In class we were given this definition: $Div (\vec{F}):= lim_{r \rightarrow0} \oint_{C} \vec{F} \cdot \vec{n} \:ds$ (where r is the radius of the circle C and $\vec{n}$ is the outward pointing normal of the curve C).
How do i show that defining divergence in this way also implies that
$Div(\vec{F}) = \partial_1 F_1 + \partial_2 F_2$?
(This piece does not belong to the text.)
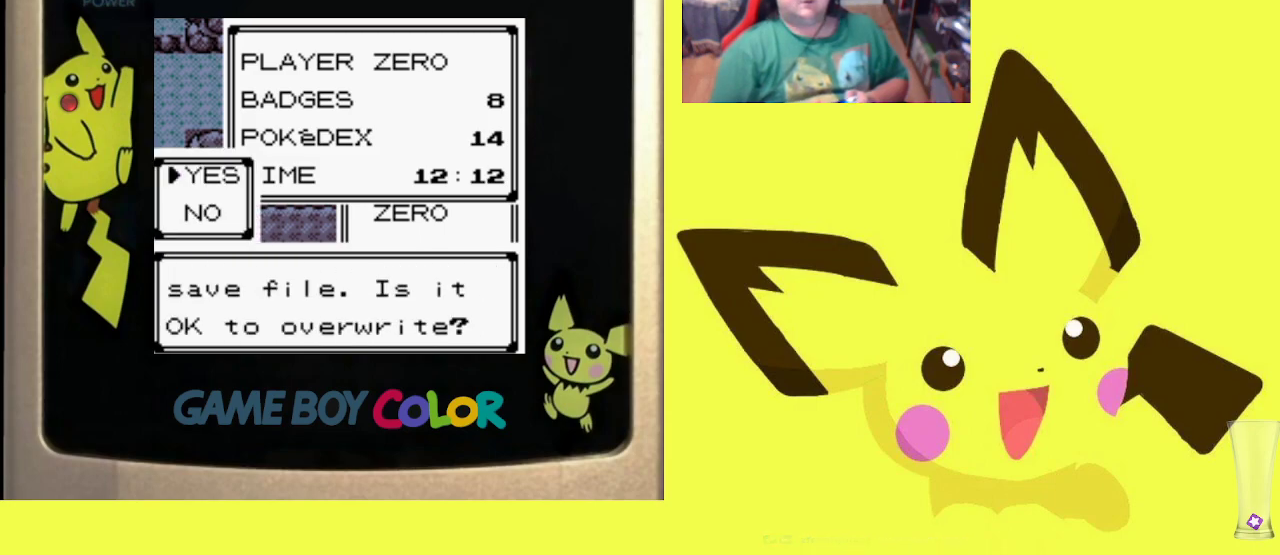
{"buttons": [], "events": [[17, "CIRCLE", "up"], [117, "CIRCLE", "down"], [217, "CIRCLE", "up"], [317, "CIRCLE", "down"], [417, "CIRCLE", "up"]]}
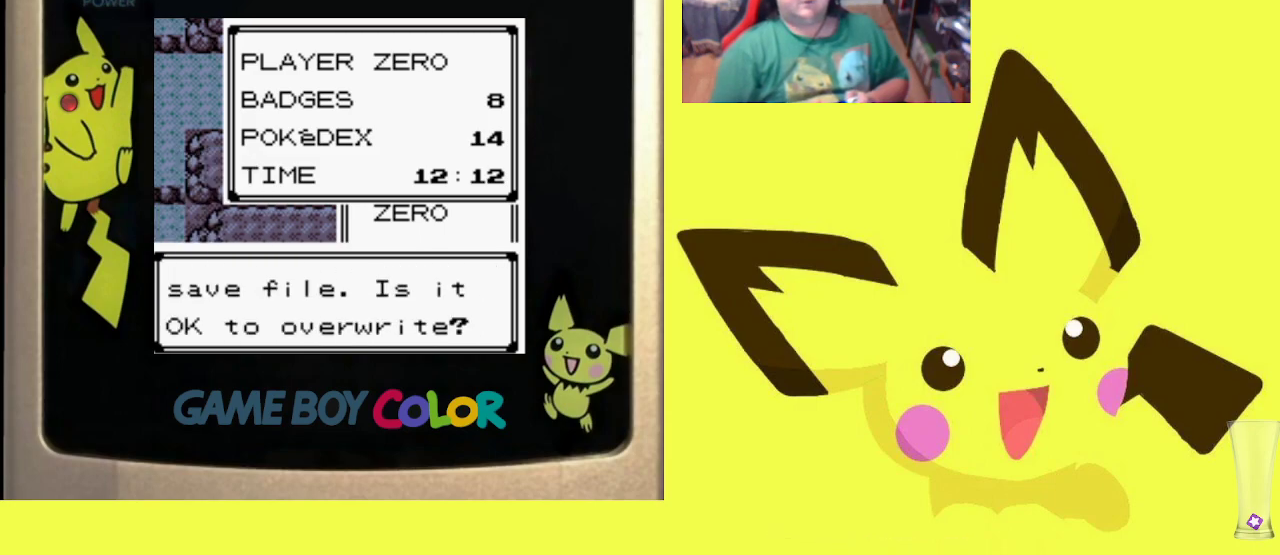
{"buttons": ["CIRCLE"], "events": [[17, "CIRCLE", "down"], [100, "CIRCLE", "up"], [200, "CIRCLE", "down"], [317, "CIRCLE", "up"], [400, "CIRCLE", "down"]]}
And so on in higher dimensions
Edit: here are my results so far:
$\vec{T} = \frac{dx}{ds} e_x + \frac{dy}{ds} e_y $ which implies for a counter-clockwise (positive?) arc-length-parametrisation $\vec{n} = \frac{dy}{ds} e_x - \frac{dx}{ds} e_y$ such that
$\operatorname{Div}(\vec{F}) = \lim_{r\to0} \frac{1}{\pi r^2}\oint_{C}\vec{F} \cdot \vec{n} \: ds = \lim_{r\to0} \frac{1}{\pi r^2}\oint_{C} \begin{bmatrix} F_1 \\ F_2 \end{bmatrix} \cdot \begin{bmatrix} \frac{dy}{ds} \\ \frac{dx}{ds} \end{bmatrix} \: ds = \lim_{r\to0} \frac{1}{\pi r^2}\oint_{C} F_1\frac{dy}{ds} + F_2\frac{dx}{ds} \: ds$
But this still isn't quite right edit2: meant to say this still quite doesn't show what I'm looking for
Something is wrong. The divergence of $F(x,y)=({x\atop y})$ is two but according to your limit formula $$ \lim_{r\to 0}\int\limits_{\sqrt{x^2+y^2}=r}F\cdot\hat{\mathbf{n}}\,ds= \lim_{r\to 0}\;\int_0^{2\pi}r^2\,\,d\theta =\lim_{r\to 0} \,2\,\pi\,r^2=0\,. $$ Hint:
The correct limit formula is $$ \operatorname{div}F=\lim_{r\to 0}\;\frac{1}{\pi r^2}\int\limits_{\sqrt{x^2+y^2}=r}F\cdot\hat{\mathbf{n}}\,ds $$ which we often see as $$ \operatorname{div}F(x,y)=\lim_{|V|\to 0}\frac{1}{|V|}\int_{C}F\cdot\hat{\mathbf{n}}\,ds $$ where $|V|$ is the area ("volume") enclosed by $C\,.$ That volume has to shrink to the point $(x,y)\,.$ Hint for proof: Gauss' or Green's theorem.